自然はロボティクスのインスピレーションの源となることが多い。しかし実際のプロダクトに結実する例は非常に稀だ。それでも我々は少しずつ自然に近づいている。ここで紹介する小さな虫形ロボットはソフト素材で作られており、1gくらいしかない。それでも素早く動くことができ、ある程度の知能を備えており、なんとハエ叩きで叩かれても生き延びる。

マイクロロボットは妥協の産物だ。素早く動けるが外部動力が必要、知能を備えているが遠隔操縦が必要、消費エネルギーが極小だが素早く動けず、知能も低いなどだ。

誘電エラストマー・アクチュエータ(Dielectric Elastomer Actuators)の頭文字をとってDEAnsectと呼ばれるこの虫形ロボットは運動能力、知能、省エネを同時に達成しようという野心的な試みだ。もちろんそれぞれの能力は極小サイズによって限定されている。

ロボットは小さな3本の脚を動かして運動する。脚に流れる電流がエラストマー素材を変形させることでロボットを前に引きずるかたちになる。1回の動きはごく小さいが毎秒何回も繰り返されるため、我々の目にはロボットはかなりのスピードで前進するように見える。速度は毎秒体長の30%ほどで、これはキッチンに出没するアブラムシやクモほどの素早さではないが、ほかのミニロボットに比べれば十分に速い。

しかし最も重要なのは誘電エラストマーの採用によりエネルギー効率と堅牢さが飛躍的に上昇した点だろう。DEAnsectは19mgの本体の5倍の重さになるバッテリーと電子回路を内蔵できる。電子回路はごく簡単なものだが、それでも初歩的な自立動作が可能だ。 例えば、極小の光学センサーからの情報で白地の上に引かれた黒い線をたどって移動するなどが可能だ。

堅牢さでいえば、トップのGIF画像でご覧のとおり家庭用のハエ叩きで叩かれても作動を続ける。もちろんぺちゃんこになった後はその場所から剥がさねばならないが、その後はまた問題なく作動を続ける。

極小のサイズと能力からして、このロボットが実行できる実用性あるタスクはいまのところ見つかっていない。しかしソフト素材によるロボティクスの分野に大きな可能性を感じさせる成果といっていいだろう。

DEAnsectはXiaobin Ji(シャオビン・ジ)氏とMatthias Imboden(マティアス・インボーデン)氏のチームがEPFL(スイス連邦工科大学)Soft Transducers Lab(ソフト・トランスデューサ・ラボ)で開発した。本日12月18日、詳細がScience Roboticsに発表された。

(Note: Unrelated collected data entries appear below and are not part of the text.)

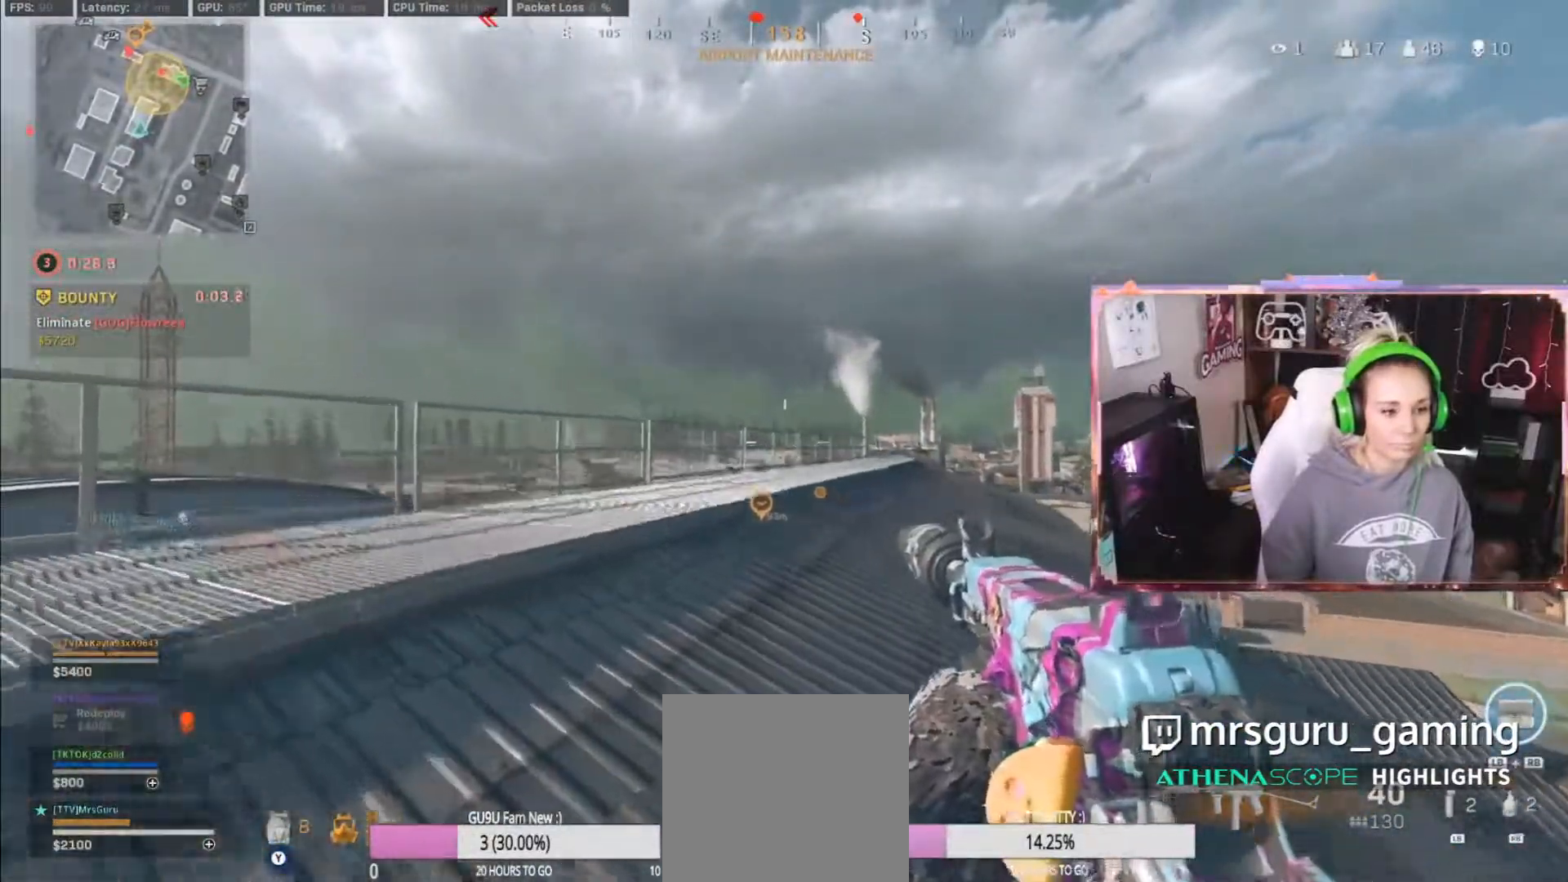
{"buttons": [], "left_stick": "up-left", "right_stick": "center", "events": [[17, "Y", "up"], [50, "left_stick", "center"], [150, "left_stick", "down-right"], [250, "left_stick", "up-right"], [300, "left_stick", "up-left"]]}
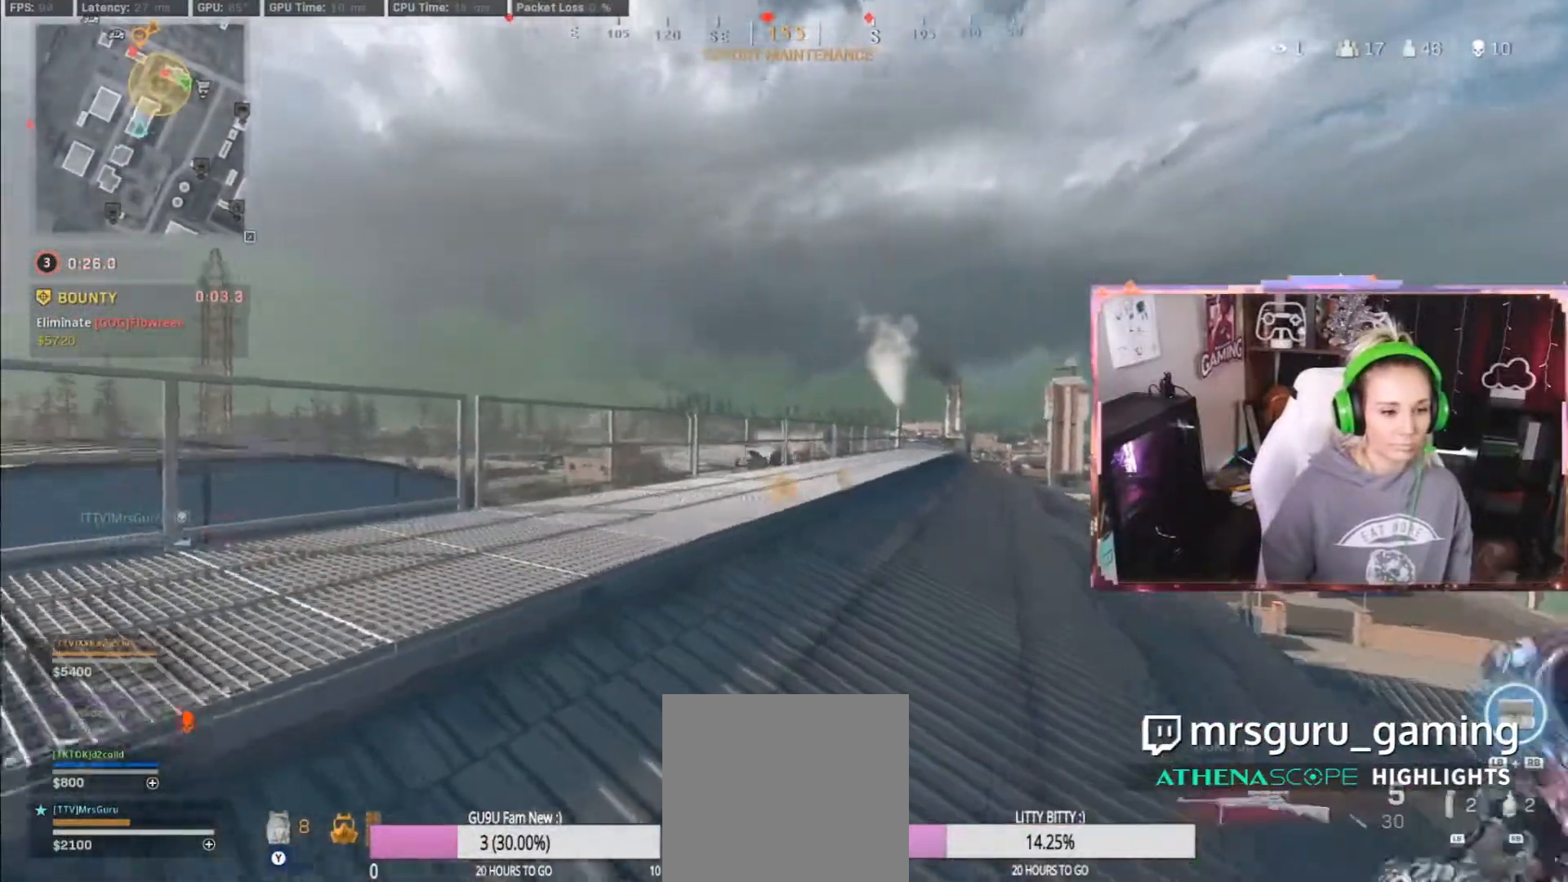
{"buttons": ["L2"], "left_stick": "right", "right_stick": "center", "events": [[17, "left_stick", "down-right"], [33, "right_stick", "down-left"], [117, "right_stick", "center"], [183, "left_stick", "up-left"], [250, "L2", "down"], [467, "left_stick", "right"]]}
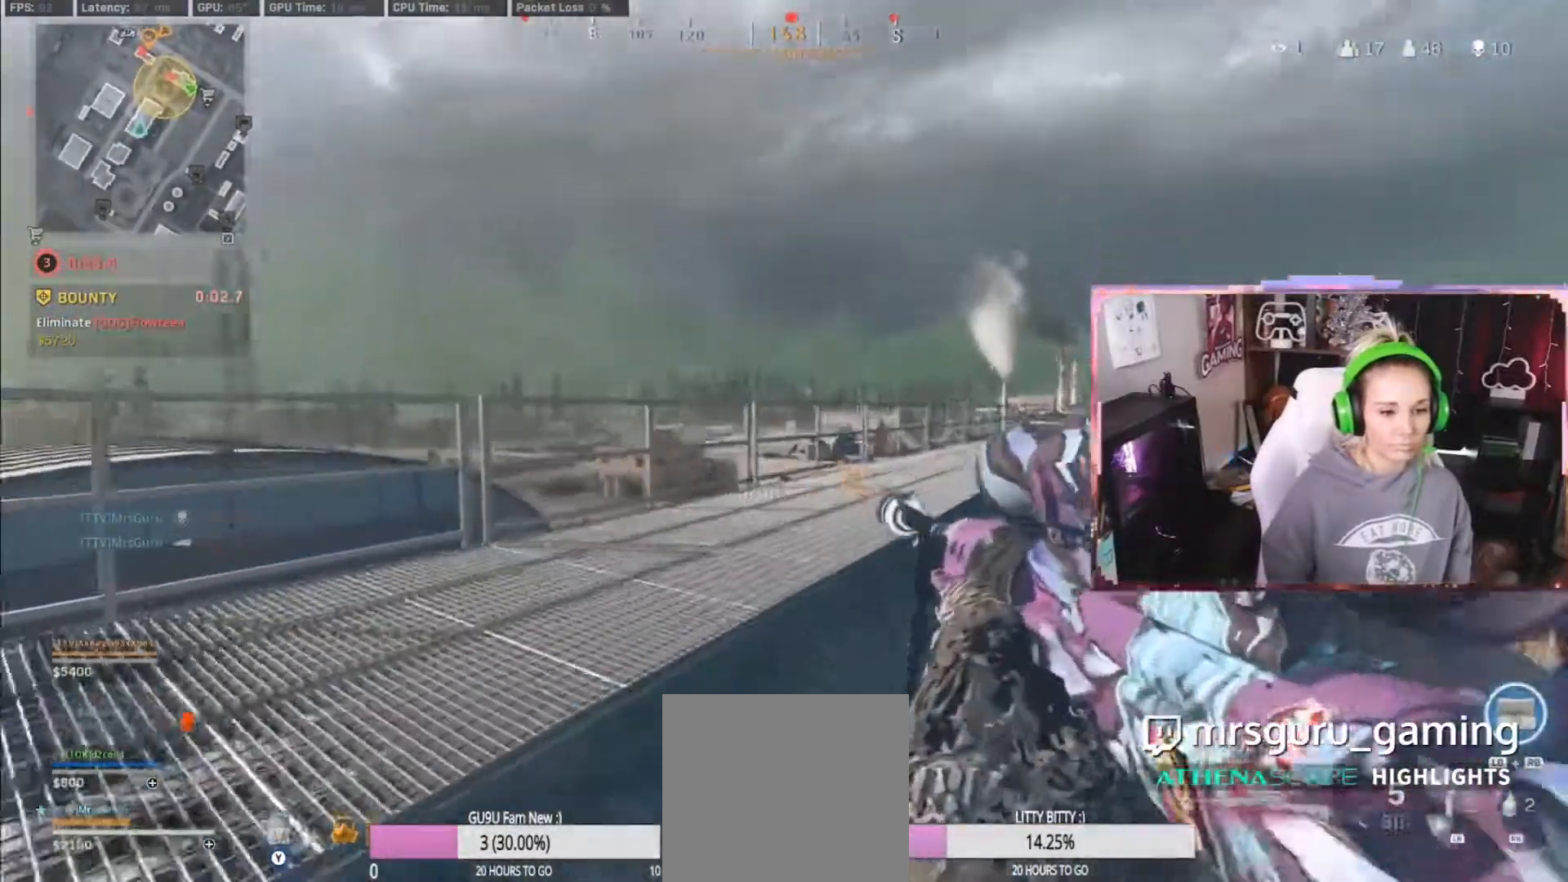
{"buttons": ["L2", "L3"], "left_stick": "center", "right_stick": "down-left", "events": [[117, "left_stick", "center"], [333, "right_stick", "down-left"], [483, "L3", "down"]]}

【Japan編集部追記】上記Scince Roboticsのリンク先にはビデオが3本公開されており、ロボットが8の字の線をたどる、誘電エラストマーの伸縮、ハエ叩きで叩かれた前後がそれぞれ撮影されている。ロボットはハエ叩きで叩かれると変形して動けなくなるが、その場から持ち上げられるとまた動き出している。